Evaluating with human feedback

This guide demonstrates how to run a batch generation and collect manual human feedback.

Prerequisites

  1. You need to have access to evaluations.
  2. You also need to have a project created - if not, please first follow our project creation guides.
  3. Finally, you need at least a few logs in your project. Use the Editor to generate some logs if you don't have any yet.

Set up an evaluator to collect human feedback

  1. From the Evaluations page, click New Evaluator and select Human.
  1. Give the evaluator a name and description and click Create in the top-right.
  2. Return to the Evaluations page and select Run Evaluation.
  3. Choose the model config you are evaluating, a dataset you would like to evaluate against and then select the new Human evaluator.

  1. Click Batch generate and follow the link in the bottom-right corner to see the evaluation run.

  1. As the rows populate with the generated output from the model, you can review those outputs and apply feedback in the rating column. Click a row to see the full details of the Log in a drawer.
  2. Apply your feedback either directly in the table, or from the drawer.

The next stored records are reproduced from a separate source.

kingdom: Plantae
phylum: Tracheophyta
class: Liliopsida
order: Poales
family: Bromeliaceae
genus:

  1. Once you've finished providing feedback for all the Logs in the run, click Mark as complete in the top right of the page.
  2. You can review the aggregated feedback results in the Stats section on this page.

Configuring the feedback schema

If you need a more complex feedback schema, visit the Settings page in your project and follow the link to Feedbacks. Here, you can add more categories to the default feedback types. If you need more control over feedback types, you can create new ones via the API.